The most convincing explanation of Fitzgerald’s failure was made by Nunnally Johnson, who wrote the highly successful scripts for The Grapes of Wrath (1940) and Tobacco Road (1941). He felt Fitzgerald had abandoned fiction, which he had
mastered, to grope around in a medium for which he had no instinct or training. His transformation from professional novelist to amateur screenwriter, even when adapting his own fiction, led Fitzgerald, who had no belief in films as an art form, to debase his talent and offer the kind of work he thought was required:
This amateurism of Fitzgerald’s led him into all kinds of naive enthusiasm about his own work in pictures, which so far as I could see was never very good.

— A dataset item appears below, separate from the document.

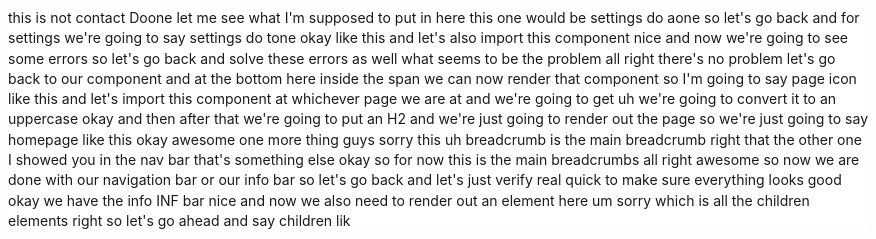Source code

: this is not contact Doone let me see what I'm supposed to put in here this one would be settings do aone so let's go back and for settings we're going to say settings do tone okay like this and let's also import this component nice and now we're going to see some errors so let's go back and solve these errors as well what seems to be the problem all right there's no problem let's go back to our component and at the bottom here inside the span we can now render that component so I'm going to say page icon like this and let's import this component at whichever page we are at and we're going to get uh we're going to convert it to an uppercase okay and then after that we're going to put an H2 and we're just going to render out the page so we're just going to say homepage like this okay awesome one more thing guys sorry this uh breadcrumb is the main breadcrumb right that the other one I showed you in the nav bar that's something else okay so for now this is the main breadcrumbs all right awesome so now we are done with our navigation bar or our info bar so let's go back and let's just verify real quick to make sure everything looks good okay we have the info INF bar nice and now we also need to render out an element here um sorry which is all the children elements right so let's go ahead and say children lik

He was immensely proud of a script that he did [in 1940] from his short story “Babylon Revisited,” one of the very best he or any other American short story writer ever wrote, but I read it a few years ago and to me it is unusable. To me he managed to destroy every vestige of all the fineness in his own story. He padded it out with junk and nonsense and corn to an unbelievable extent. . . .
He floundered badly as a screen writer and his failure here was no miscarriage of justice. . . . He was next to useless. He had wit in his conversation and he had wit in narration but what he set down for wit in his dialogue always seemed to me rather trifling wisecracks.